__Work task A__
In the proofreading article, what skills are many people now asking proofreaders to know?
__Work task B__
Repeat the stretch of the proofreading article from "Back when all" through "beyond the surface.".
__Work task C__
Carry on the article about high-level proofreading from the point where it stops.

__Document passage__
○ ○ ○ ○ ○ ○ ○

In this post, I’m going to introduce you to something I call “high-level proofreading.” High-level proofreading is the way I work, and how many other professional proofreaders work, as well. It’s quickly becoming the new standard for freelance proofreading.
Back when all content was printed (not that long ago, really) a proofreader’s job was to read the final draft and check there were no mistakes in spelling, grammar, and punctuation. Proofreading is traditionally a very straightforward surface check of content. However, times have changed, and now proofreaders need to be able to go beyond the surface.
The Power Of Content
A big reason for that is the boom in content creation, and the role content plays in marketing and customer loyalty. Today, businesses and entrepreneurs use content to drive sales and to build their authority online. For example, if you read blog posts about the Yogic lifestyle on a yoga clothing company’s website, chances are you’ll probably trust them enough to buy yoga clothing from them.
Since content has so much power and is everywhere, the quality of content can be a deciding factor for many people. Errors can make a business look sloppy and unprofessional. Flawless and clear content is a priority, so many people are now asking for proofreaders who are knowledgeable in light copyediting skills so that, if necessary, they’re able to go deeper into the content to make it the best it can be.

○ ○ ○ ○ ○ ○ ○

__Supplied information__
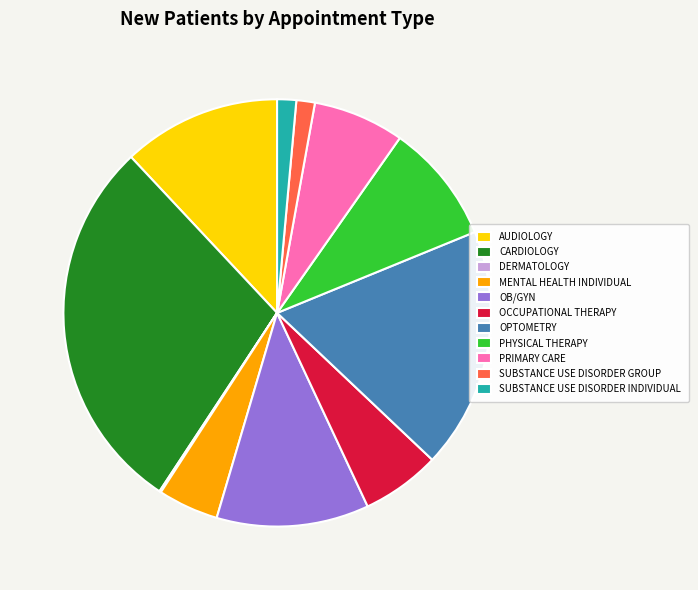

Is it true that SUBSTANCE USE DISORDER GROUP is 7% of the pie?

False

○ ○ ○ ○ ○ ○ ○

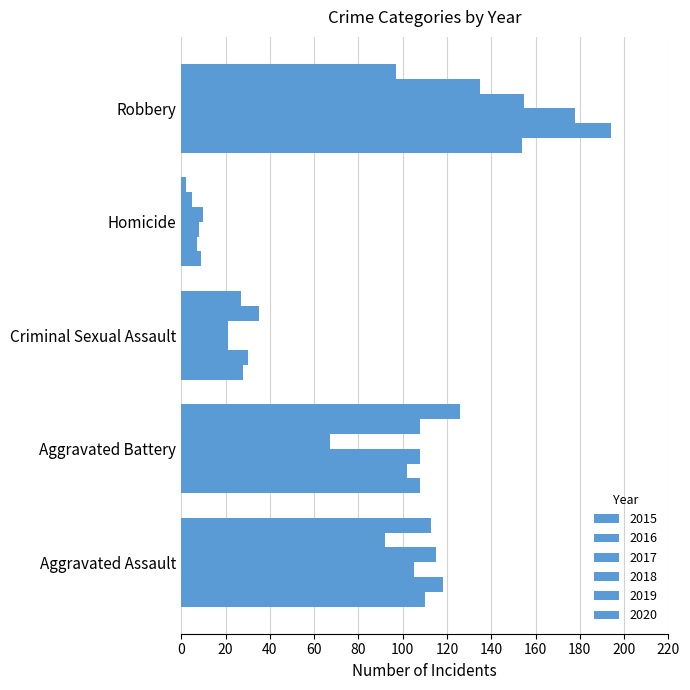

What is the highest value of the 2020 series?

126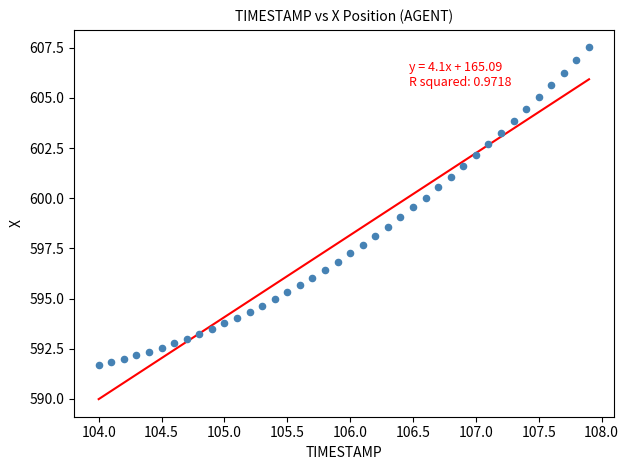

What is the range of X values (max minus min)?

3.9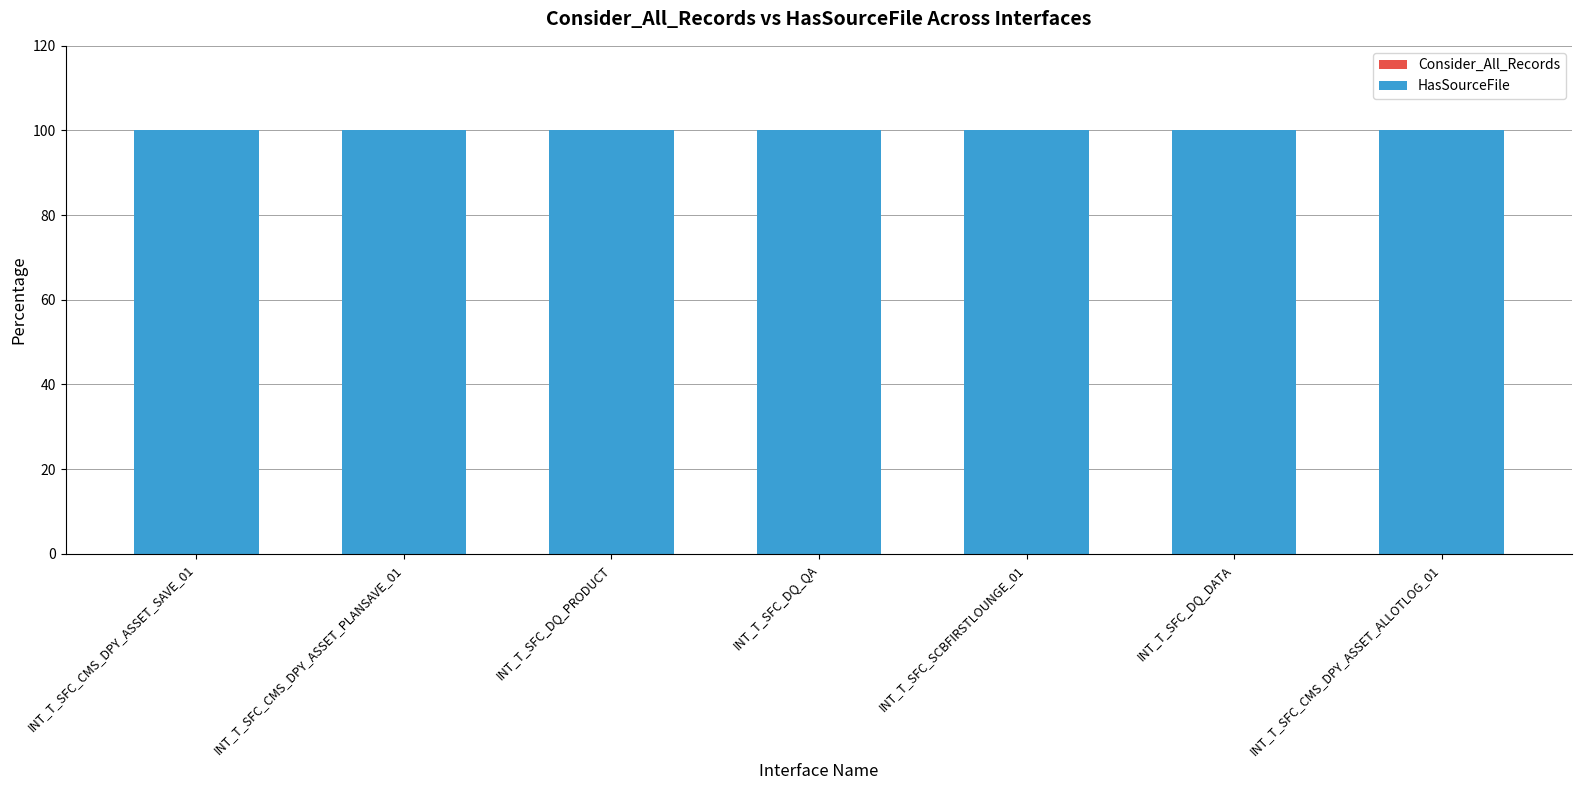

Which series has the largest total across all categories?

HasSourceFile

○ ○ ○ ○ ○ ○ ○

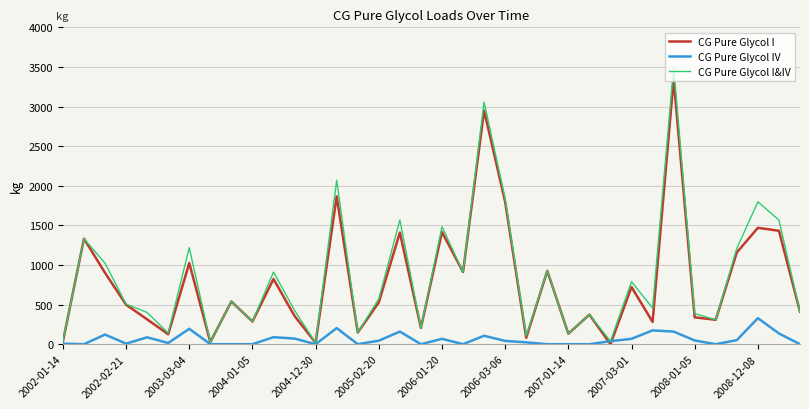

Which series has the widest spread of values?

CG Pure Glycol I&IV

○ ○ ○ ○ ○ ○ ○

__Reply A__
Light copyediting skills.

__Reply B__
Back when all content was printed (not that long ago, really) a proofreader’s job was to read the final draft and check there were no mistakes in spelling, grammar, and punctuation. Proofreading is traditionally a very straightforward surface check of content. However, times have changed, and now proofreaders need to be able to go beyond the surface.

__Reply C__
Expectations of proofreaders are also rising; clients want someone who’ll go beyond correcting typos. In my free 5-day ecourse, Proofreading 101, I go into more detail on why and how proofreading is changing. You can sign up for it in the box below!
Before we learn more about high-level proofreading, let’s first look at the differences between proofreading and copyediting.
What Is Proofreading?
A proofreader’s job is to read through content to catch any errors before hitting Publish, or before a book is prepared for printing. It’s considered the easiest form of editing since it’s only a surface check, and there’s no heavy research or rewriting involved. While you need a great command of English, you don’t need a degree or certificate to work as a proofreader.
- fixing spelling, punctuation, and formatting
- looking for incorrect word use
- correcting errors in obvious facts
The majority of content out there doesn’t go through a tiered editing process like books do at a publishing house. During the book publishing process, the manuscript has already passed by several pairs of eyes before it reaches the proofreader, which means it’s already in a pretty clean state. A proofreader’s job is to read the manuscript and correct anything that was missed by the line editor and copyeditor.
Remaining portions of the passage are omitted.